- 文書の抜粋 -
************
上記のような理論的性能保証を備えた量子アルゴリズムには、通常、フォールト・トレランスが必要ですが、今日のノイズのあるハードウェアで実行でき、少なくともいくつかの問題に対して優れた解を出力することができる量子最適化アルゴリズムもすでに存在しています。新しいアルゴリズム、あるいは既存のアルゴリズムの新しい変種が発見され、古典手法の品質に匹敵するかそれを凌ぐような、ノイズのあるハードウェアに基づいた量子手法が実現する可能性は十分にあります。

これらのアルゴリズムは通常、ヒューリスティクスですが、特にノイズのある量子コンピューターで実行される場合はなおさらそうです。ヒューリスティクスとは、先験的な性能保証のないアルゴリズムのことで、多くの場合、考慮対象の問題の深く直感的な理解に基づいているか、正確な最適化アルゴリズムの計算を途中で打ち切る形で行われるものです。

ヒューリスティクスは、量子計算にも古典計算にも存在します。実際、私たちが使用しているほとんどの古典最適化アルゴリズムはヒューリスティクスです。遺伝的アルゴリズム、A*サーチ、シミュレーテッド・アニーリングはすべて、開発者が何十年にもわたって使用してきた影響力のある古典最適化手法の例であり、実際にはかなりうまく機能します。

つまり、性能保証がなくても、ヒューリスティクスは悪いことではないということです。多くの場合、解こうとしている問題が量子手法でも古典手法でも難しいことがわかっているため、ヒューリスティクスこそが期待できる最善の手法なのです。必要なのは、古典アルゴリズムが苦手とする問題の一部に対してうまく機能する新しい量子ヒューリスティクスです。したがって、コミュニティーとしての私たちの仕事は、少なくとも一部の問題に対して、どんな古典手法よりも優れた、正確な、近似的な、またはヒューリスティックな量子最適化アルゴリズムを見つけることと、最適化における実用的な量子優位性への道筋を組み立てるための体系的なベンチマークを開発することです。
************
- データ区分 -
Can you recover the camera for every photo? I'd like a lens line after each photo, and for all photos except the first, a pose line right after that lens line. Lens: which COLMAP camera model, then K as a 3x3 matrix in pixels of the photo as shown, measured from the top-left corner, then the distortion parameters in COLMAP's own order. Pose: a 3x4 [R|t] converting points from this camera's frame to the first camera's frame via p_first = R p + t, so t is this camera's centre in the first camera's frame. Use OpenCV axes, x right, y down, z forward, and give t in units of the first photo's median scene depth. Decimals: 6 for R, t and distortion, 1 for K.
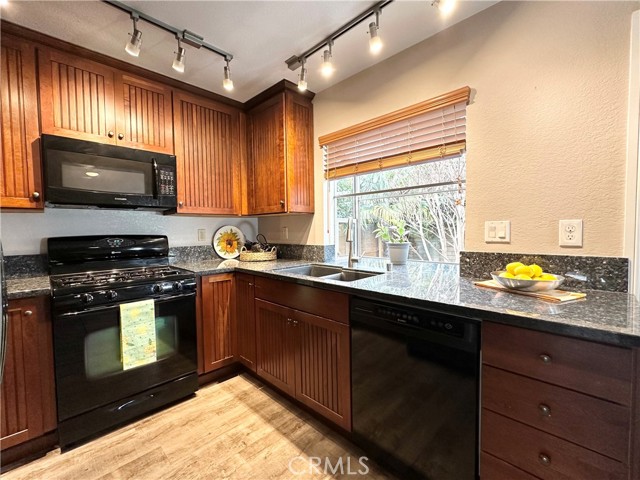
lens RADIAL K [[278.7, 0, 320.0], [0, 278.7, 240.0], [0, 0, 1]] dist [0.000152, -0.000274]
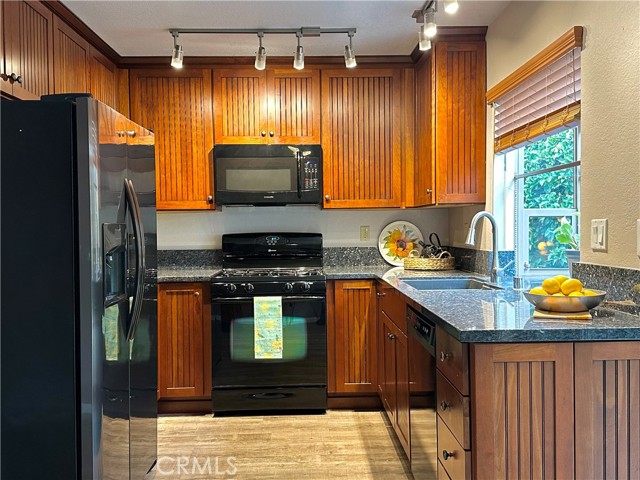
************
- 取り組む課題 -
a. 量子最適化に関する文章から、「上記のような理論的性能保証を」から「する可能性は十分にあります。」に至るまでの部分を一字一句変えずに抜き出してください。
b. 量子最適化に関する文章にある「ヒューリスティクスは、量子計算にも古典計算にも存在します。」という一文を英語に訳してください。
c. 量子最適化に関する文章の最後の文に続けて、その先を書き継いでください。
資料は本文とは別に置かれたものです。

- 番号付き解答 -
a.
上記のような理論的性能保証を備えた量子アルゴリズムには、通常、フォールト・トレランスが必要ですが、今日のノイズのあるハードウェアで実行でき、少なくともいくつかの問題に対して優れた解を出力することができる量子最適化アルゴリズムもすでに存在しています。新しいアルゴリズム、あるいは既存のアルゴリズムの新しい変種が発見され、古典手法の品質に匹敵するかそれを凌ぐような、ノイズのあるハードウェアに基づいた量子手法が実現する可能性は十分にあります。

b. Heuristics exist in both quantum and classical computing.

c.
インパクトのある新しい量子最適化研究

現在、研究者たちは、エラー緩和と呼ばれる古典計算での後処理の助けを借りて、価値ある特定の問題に対して量子コンピューターを使って正確な期待値を求められることを実証し始めています。測定したい系と属性があった時に、期待値は、量子コンピューターから出力される結果の加重平均です。これらは化学や物理学にとって非常に有用な計算ですが、最適化の場合には、期待値よりもプロセッサーから出力されたサンプルの方に興味があることがよくあります。

今回、Nature Computational Science誌に最近発表された論文では、近い将来にノイズのある量子コンピューターからサンプリングする際に有用な手法に焦点を当てています。具体的には、著者は、量子最適化アルゴリズムでノイズを補正するのに必要なサンプリング・オーバーヘッドを決定する方法を定式化し示しています。この特定のコンテキストでのオーバーヘッドは、期待値の推定量をバイアスなしで取得するのに使用されるエラー緩和手法で必要な計算オーバーヘッドに比べて、はるかに小さいことが判明しています。

言い換えれば、最適化問題に対して妥当な確率で良い解を返すことがわかっている量子回路がある場合、ノイズの影響を打ち消すために必要な追加のサンプル数を定量化できるようになったということです。これは、ノイズの影響を定量化する方法と、それを補正するために何をする必要があるかの両方を本質的に教えてくれる強力な知見です。

これに基づいて、著者たちは、Conditional Value at Risk(CVarR)と呼ばれる関数が、ノイズフリーの期待値についての理論的な境界を与えることができることを示しました。しかも、この場合もオーバーヘッドは、期待値に対するエラー緩和手法よりも大幅に少なくて済みます。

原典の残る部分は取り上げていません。